## The problem
Filter the material below so that only lines containing "full" remain.

## Given records
====

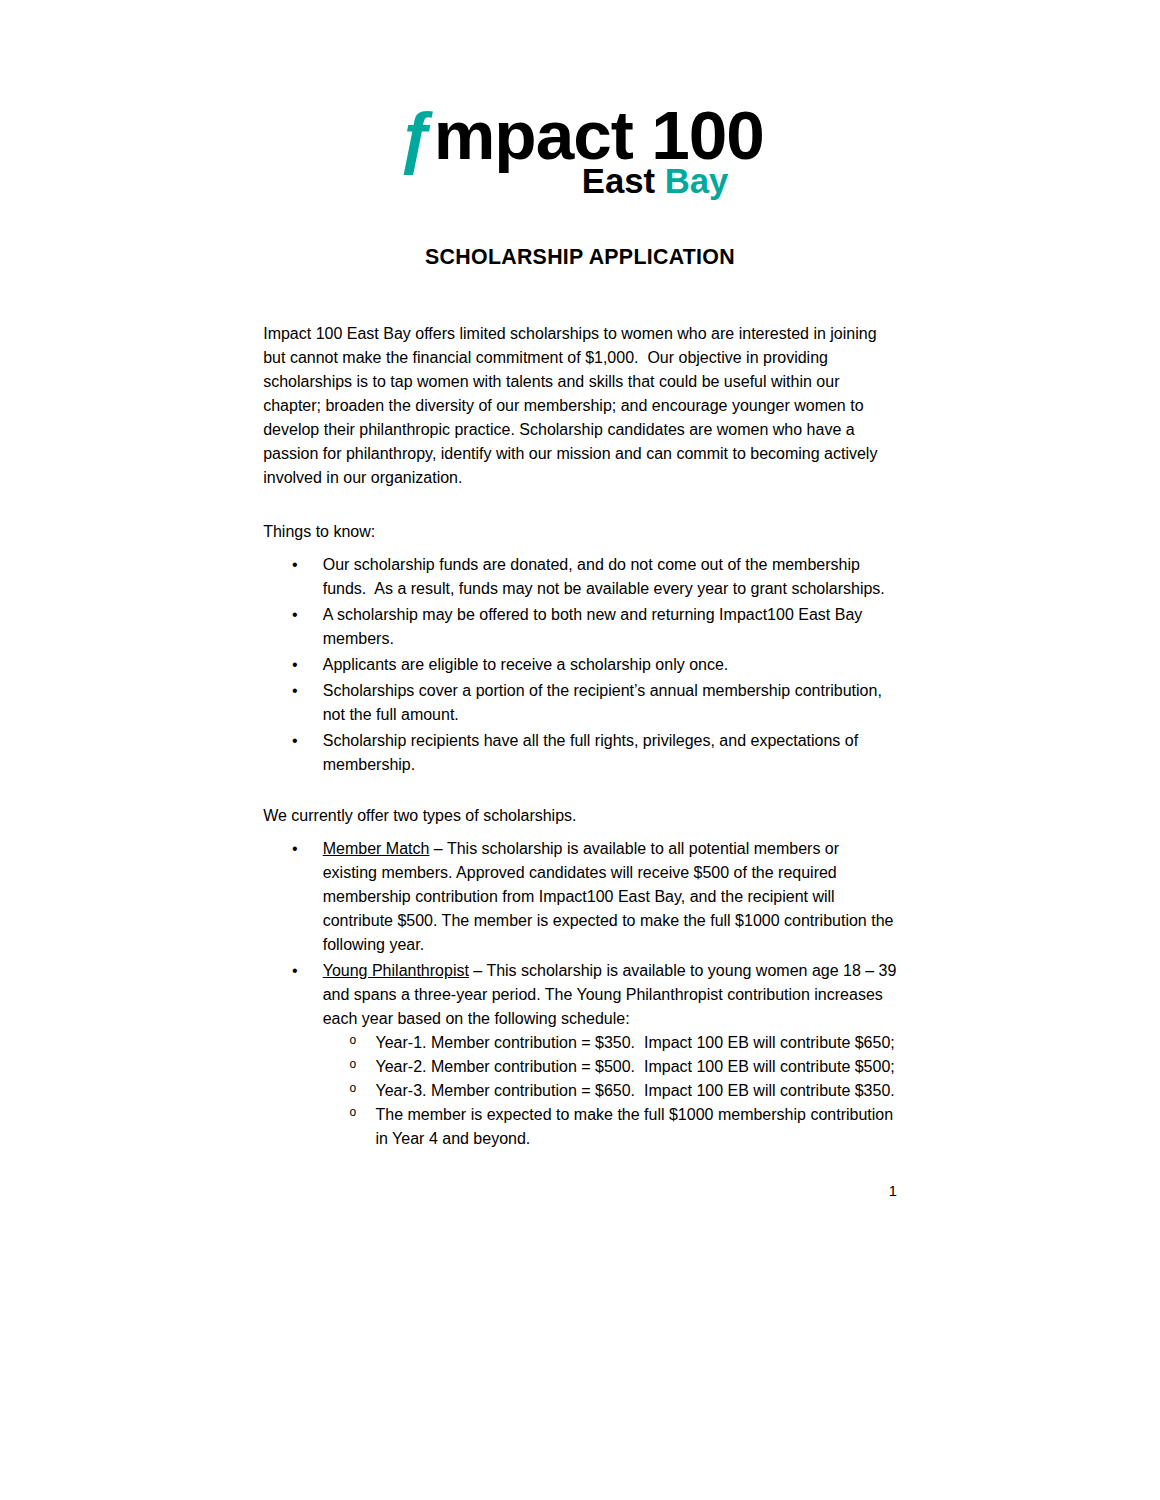ƒmpact 100
East Bay
SCHOLARSHIP APPLICATION
Impact 100 East Bay offers limited scholarships to women who are interested in joining but cannot make the financial commitment of $1,000. Our objective in providing scholarships is to tap women with talents and skills that could be useful within our chapter; broaden the diversity of our membership; and encourage younger women to develop their philanthropic practice. Scholarship candidates are women who have a passion for philanthropy, identify with our mission and can commit to becoming actively involved in our organization.
Things to know:
Our scholarship funds are donated, and do not come out of the membership funds. As a result, funds may not be available every year to grant scholarships.
A scholarship may be offered to both new and returning Impact100 East Bay members.
Applicants are eligible to receive a scholarship only once.
Scholarships cover a portion of the recipient’s annual membership contribution, not the full amount.
Scholarship recipients have all the full rights, privileges, and expectations of membership.
We currently offer two types of scholarships.
Member Match – This scholarship is available to all potential members or existing members. Approved candidates will receive $500 of the required membership contribution from Impact100 East Bay, and the recipient will contribute $500. The member is expected to make the full $1000 contribution the following year.
Young Philanthropist – This scholarship is available to young women age 18 – 39 and spans a three-year period. The Young Philanthropist contribution increases each year based on the following schedule:
Year-1. Member contribution = $350. Impact 100 EB will contribute $650;
Year-2. Member contribution = $500. Impact 100 EB will contribute $500;
Year-3. Member contribution = $650. Impact 100 EB will contribute $350.
The member is expected to make the full $1000 membership contribution in Year 4 and beyond.
1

====

## Exercise output
Scholarships cover a portion of the recipient’s annual membership contribution, not the full amount.
Scholarship recipients have all the full rights, privileges, and expectations of membership.
Member Match – This scholarship is available to all potential members or existing members. Approved candidates will receive $500 of the required membership contribution from Impact100 East Bay, and the recipient will contribute $500. The member is expected to make the full $1000 contribution the following year.
The member is expected to make the full $1000 membership contribution in Year 4 and beyond.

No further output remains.